Glencore was still in discussions, begun earlier in the year, with four possible partners in the operations -- Brazil"s Vale (VALE5.SA) (VALE.N), U.S. coal miner Alpha Natural Resources (ANR.N), Singapore"s sovereign wealth fund GIC and U.S. private equity fund First Reserve Corp, said the source, who declined to be named.

"Glencore is buying the asset 100 percent now and then it will still have discussions," the source said. "But who knows, maybe in the end it will just keep it 100 percent. That is a scenario as well," the person said.

POSSIBLE GLENCORE IPO

GIC and energy-focused First Reserve already have a relationship with Glencore, having invested in some of the $2.2 billion convertible bonds Glencore issued in December.

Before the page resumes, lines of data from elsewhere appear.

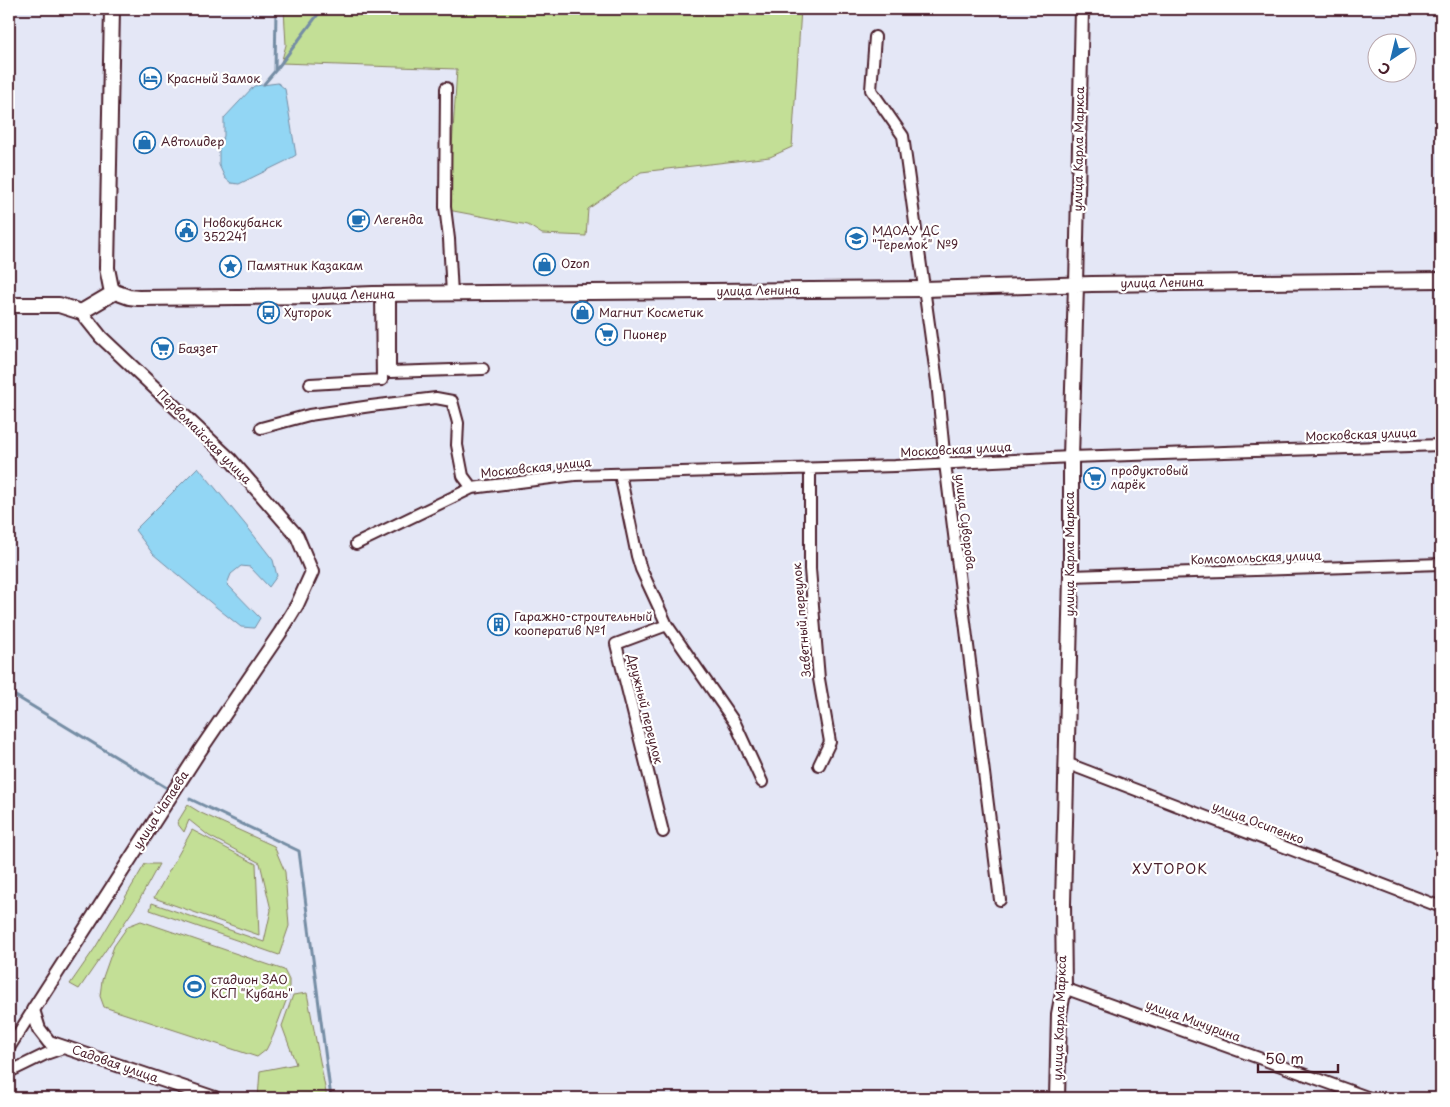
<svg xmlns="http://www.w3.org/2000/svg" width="1450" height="1107" font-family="'Playpen Sans',sans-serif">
<rect width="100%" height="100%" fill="#e4e7f6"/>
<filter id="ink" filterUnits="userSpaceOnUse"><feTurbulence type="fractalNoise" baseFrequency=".02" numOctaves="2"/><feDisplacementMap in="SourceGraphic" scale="10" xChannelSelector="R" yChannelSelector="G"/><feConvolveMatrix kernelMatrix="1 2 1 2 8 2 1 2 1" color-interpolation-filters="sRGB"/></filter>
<g filter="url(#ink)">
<path fill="#c3df96" stroke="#867f60" d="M284,9H801L792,147L770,157L641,172L588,209L586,236L542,234L528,225L448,210L457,69L281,63L286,45Z
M188,805L201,813L274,846L285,872L289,926L279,955L150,910L152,903L264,942L271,910L260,863L209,836L189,820L184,832L177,823Z
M192,830L256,864L259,935L154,898Z
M145,864H159L136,906L79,989L70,984L95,948Z
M141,921L284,970L289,980V993L273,1036L266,1050L257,1057L104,1007L100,996L102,980L114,946L128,926Z
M307,993L327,1098H258L260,1071L296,1064L282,1026L293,995Z"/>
<path fill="#92d6f4" stroke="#758da4" d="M278,83L285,89L296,155L286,161L239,184L231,183L225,178L219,165V146L224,136V118L254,86Z
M198,467L249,529L273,560L277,576L269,587L250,567L241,566L231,574L227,584L260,618L254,628L241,627L216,607L153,554L135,530Z"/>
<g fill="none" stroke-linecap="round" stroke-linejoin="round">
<path stroke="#758da4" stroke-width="3" d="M276,70L322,9
M264,84L275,71L276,9
M9,692L167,788
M190,799L299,851L331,1098"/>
<defs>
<path id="minor" d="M875,37L871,90L903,136L937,382L945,463L1000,900
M446,88L445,207L449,239L452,294
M390,294V372L483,369
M310,384L382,380L381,294
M261,428L309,415L371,406L436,398L452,401L458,423L457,445L463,476L472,488L575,475L895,466L1071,457L1441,445
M810,469V569L819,679L830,742L819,765
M620,474L637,556L641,569L667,625L735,723L762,782
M356,544L472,488
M1071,576L1441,564
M1066,763L1441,907
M663,832L616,644L667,625
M1064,988L1370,1098
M9,1048L33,1010
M9,1072L46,1054L66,1047"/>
<path id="tertiary" d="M1076,285L1082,9
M81,312L101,337L230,459L297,536L312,572L297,605L280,633L199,752L33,1010L39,1029L49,1042L215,1098"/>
<path id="secondary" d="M112,9L107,268L111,288L115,292
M9,305H59L81,312L115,292L129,297L138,298L322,296L373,294L924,289L1092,284L1441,280
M1057,1098L1059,1014L1064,988L1063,904L1071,576V457L1076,285"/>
</defs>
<use href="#minor" stroke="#4a1f2b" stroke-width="14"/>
<use href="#tertiary" stroke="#4a1f2b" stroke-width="16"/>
<use href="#secondary" stroke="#4a1f2b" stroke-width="18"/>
<use href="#minor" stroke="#fff" stroke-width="10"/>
<use href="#tertiary" stroke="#fff" stroke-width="12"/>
<use href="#secondary" stroke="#fff" stroke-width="14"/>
</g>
</g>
<defs>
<symbol id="hotel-ring" viewBox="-11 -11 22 22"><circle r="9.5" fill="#fff" stroke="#1f6fb2" stroke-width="1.5"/><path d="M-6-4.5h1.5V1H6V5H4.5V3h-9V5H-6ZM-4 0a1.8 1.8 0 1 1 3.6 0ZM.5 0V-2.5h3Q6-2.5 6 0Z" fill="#1f6fb2"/></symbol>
<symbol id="shop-ring" viewBox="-11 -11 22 22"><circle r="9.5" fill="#fff" stroke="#1f6fb2" stroke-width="1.5"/><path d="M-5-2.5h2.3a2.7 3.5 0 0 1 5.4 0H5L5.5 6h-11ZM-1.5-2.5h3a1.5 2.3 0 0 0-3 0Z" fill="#1f6fb2"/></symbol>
<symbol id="cafe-ring" viewBox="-11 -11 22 22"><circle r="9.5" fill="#fff" stroke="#1f6fb2" stroke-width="1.5"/><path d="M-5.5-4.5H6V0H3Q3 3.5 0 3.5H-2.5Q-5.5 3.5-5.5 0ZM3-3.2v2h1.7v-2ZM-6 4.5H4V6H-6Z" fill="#1f6fb2"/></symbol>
<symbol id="civic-ring" viewBox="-11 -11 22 22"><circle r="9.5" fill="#fff" stroke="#1f6fb2" stroke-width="1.5"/><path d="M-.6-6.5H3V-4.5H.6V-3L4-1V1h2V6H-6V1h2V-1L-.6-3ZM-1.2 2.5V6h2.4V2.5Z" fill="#1f6fb2"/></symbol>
<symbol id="school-ring" viewBox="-11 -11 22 22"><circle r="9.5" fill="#fff" stroke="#1f6fb2" stroke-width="1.5"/><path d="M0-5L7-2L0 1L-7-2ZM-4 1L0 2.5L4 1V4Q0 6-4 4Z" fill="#1f6fb2"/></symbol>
<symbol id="sight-ring" viewBox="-11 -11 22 22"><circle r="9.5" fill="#fff" stroke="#1f6fb2" stroke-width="1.5"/><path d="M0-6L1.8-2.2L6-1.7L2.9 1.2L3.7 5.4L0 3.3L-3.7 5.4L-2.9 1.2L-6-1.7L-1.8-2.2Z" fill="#1f6fb2"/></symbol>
<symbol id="bus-ring" viewBox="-11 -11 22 22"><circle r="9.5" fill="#fff" stroke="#1f6fb2" stroke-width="1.5"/><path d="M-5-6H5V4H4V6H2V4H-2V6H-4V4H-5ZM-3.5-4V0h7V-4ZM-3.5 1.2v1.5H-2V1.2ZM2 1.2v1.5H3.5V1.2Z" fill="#1f6fb2"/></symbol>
<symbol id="supermarket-ring" viewBox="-11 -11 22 22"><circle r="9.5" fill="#fff" stroke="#1f6fb2" stroke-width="1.5"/><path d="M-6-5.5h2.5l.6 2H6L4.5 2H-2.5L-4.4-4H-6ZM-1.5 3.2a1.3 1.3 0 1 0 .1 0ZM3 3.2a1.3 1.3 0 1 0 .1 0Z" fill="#1f6fb2"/></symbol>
<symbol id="building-ring" viewBox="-11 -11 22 22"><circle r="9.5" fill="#fff" stroke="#1f6fb2" stroke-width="1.5"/><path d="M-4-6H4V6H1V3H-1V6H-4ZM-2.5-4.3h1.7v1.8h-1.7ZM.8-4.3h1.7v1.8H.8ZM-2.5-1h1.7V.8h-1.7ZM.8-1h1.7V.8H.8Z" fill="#1f6fb2"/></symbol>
<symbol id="stadium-ring" viewBox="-11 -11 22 22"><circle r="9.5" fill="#fff" stroke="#1f6fb2" stroke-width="1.5"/><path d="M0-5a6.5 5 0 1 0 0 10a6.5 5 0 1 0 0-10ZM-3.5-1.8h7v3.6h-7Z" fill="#1f6fb2"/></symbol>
</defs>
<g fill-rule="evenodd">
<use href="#hotel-ring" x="138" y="66" width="25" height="25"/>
<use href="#shop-ring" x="132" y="130" width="25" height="25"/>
<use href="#cafe-ring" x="346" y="208" width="25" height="25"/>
<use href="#civic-ring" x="174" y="218" width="25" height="25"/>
<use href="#school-ring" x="844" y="226" width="25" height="25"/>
<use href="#shop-ring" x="532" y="252" width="25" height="25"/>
<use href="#sight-ring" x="218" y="254" width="25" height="25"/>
<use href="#bus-ring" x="256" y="300" width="25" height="25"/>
<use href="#shop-ring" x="570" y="300" width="25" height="25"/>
<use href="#supermarket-ring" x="594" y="322" width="25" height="25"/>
<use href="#supermarket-ring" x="150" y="336" width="25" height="25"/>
<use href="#supermarket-ring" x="1082" y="466" width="25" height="25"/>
<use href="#building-ring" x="486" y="612" width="25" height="25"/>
<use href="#stadium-ring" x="182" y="974" width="25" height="25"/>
</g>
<g text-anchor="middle" stroke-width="4.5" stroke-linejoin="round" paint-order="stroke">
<g font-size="12" fill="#4a1f2b" stroke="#fff" text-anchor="start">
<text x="167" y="83">Красный Замок</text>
<text x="161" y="146">Автолидер</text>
<text x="374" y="224">Легенда</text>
<text x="203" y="227">Новокубанск<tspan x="203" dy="14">352241</tspan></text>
<text x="872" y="235">МДОАУ ДС<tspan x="872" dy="14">"Теремок" №9</tspan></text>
<text x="561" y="268">Ozon</text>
<text x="247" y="270">Памятник Казакам</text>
<text x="284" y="317">Хуторок</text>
<text x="599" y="317">Магнит Косметик</text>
<text x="623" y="339">Пионер</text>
<text x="178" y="353">Баязет</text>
<text x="1111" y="475">продуктовый<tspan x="1111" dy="14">ларёк</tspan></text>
<text x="514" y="621">Гаражно-строительный<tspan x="514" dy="14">кооператив №1</tspan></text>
<text x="211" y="984">стадион ЗАО<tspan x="211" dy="14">КСП "Кубань"</tspan></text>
</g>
<g font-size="12" fill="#4a1f2b" stroke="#fff">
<text transform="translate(1079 149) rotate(-89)" y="4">улица Карла Маркса</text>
<text transform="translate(1162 283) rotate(-1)" y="4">улица Ленина</text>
<text transform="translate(758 291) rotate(-1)" y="4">улица Ленина</text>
<text transform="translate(353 295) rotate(-1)" y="4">улица Ленина</text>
<text transform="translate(1361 435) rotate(-2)" y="4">Московская улица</text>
<text transform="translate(204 437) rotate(45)" y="4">Первомайская улица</text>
<text transform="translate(956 450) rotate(-3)" y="4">Московская улица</text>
<text transform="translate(536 468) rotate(-6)" y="4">Московская улица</text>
<text transform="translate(965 522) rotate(83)" y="4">улица Суворова</text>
<text transform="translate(1070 554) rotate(-90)" y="4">улица Карла Маркса</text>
<text transform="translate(1256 558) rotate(-2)" y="4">Комсомольская улица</text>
<text transform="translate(802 620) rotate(-95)" y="4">Заветный переулок</text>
<text transform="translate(645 709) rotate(76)" y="4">Дружный переулок</text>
<text transform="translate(161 810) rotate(-57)" y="4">улица Чапаева</text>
<text transform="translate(1258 823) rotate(21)" y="4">улица Осипенко</text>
<text transform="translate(1060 1018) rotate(-88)" y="4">улица Карла Маркса</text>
<text transform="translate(1193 1021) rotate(20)" y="4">улица Мичурина</text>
<text transform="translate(115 1064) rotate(19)" y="4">Садовая улица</text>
</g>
<g font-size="14" letter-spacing="1" fill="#4a1f2b" stroke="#fff">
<text x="1170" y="874">ХУТОРОК</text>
</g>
</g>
<rect width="1450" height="1107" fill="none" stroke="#fff" stroke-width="30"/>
<rect x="15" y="15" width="1420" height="1077" fill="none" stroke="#4a1f2b" stroke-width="2" filter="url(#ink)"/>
<g transform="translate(1392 58) rotate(215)"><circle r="24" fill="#ffffff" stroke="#b7a5aa"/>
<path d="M0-4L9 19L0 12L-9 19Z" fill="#1f6fb2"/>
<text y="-8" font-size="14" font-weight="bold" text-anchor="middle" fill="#4a1f2b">С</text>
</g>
<path d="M1258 1064v8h80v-8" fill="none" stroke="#4a1f2b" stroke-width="2.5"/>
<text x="1265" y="1064" font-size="15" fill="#4a1f2b" stroke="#ffffff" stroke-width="4" paint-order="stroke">50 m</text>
</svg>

The bond issue is a step toward a possible public listing that could value Glencore at more than $35 billion.

"With an IPO (initial public offering) in mind, Prodeco attracts a higher valuation sitting within Glencore and therefore it has acted sensibly to exercise this option now and has not sold Prodeco immediately to an unrelated third party," said analyst Michael Rawlinson at Liberum Capital.

Glencore was in the process of securing a six-month, $1 billion bridge loan facility to boost its liquidity ahead of the asset disposals, Glencore"s note to investors added.

Standard Poors Ratings Services said Glencore"s investment grade credit ratings would not be affected by the Prodeco deal.

Xstrata said it would use the cash for its growth program, due to result in a 50 percent jump in volumes by 2014.

The statement reassured some investors who were worried the firm would splash out on a takeover, such as buying up the remaining 75 percent of No. 3 platinum firm Lonmin (LMI.L) that it does not already own, Rawlinson said.

"We do not believe management wants to test the balance sheet or the patience of its shareholders having only recently returned to a state of financial repair," he said.

The high-grade, low-cost Prodeco operations include two opencast mines, port facilities and part ownership of a railway in the South American country. Glencore aims to boost output at the mines to 22 million tons a year by 2014 from around 15 million this year, the source said.

Strong demand for imported coal from China is expected to provide a solid floor for prices after Asia"s benchmark thermal coal prices at Australia"s Newcastle port have risen nearly 30 percent since late August.

Glencore agreed to sell Prodeco for $2 billion last year to pay for its share of a $5.9 billion rights issue by Xstrata since it did not have enough cash.

Glencore, Xstrata"s biggest shareholder with a 35 percent stake, got an option to buy Prodeco back within a year for $2.25 billion plus earnings from the business and capital Xstrata spent on the mine.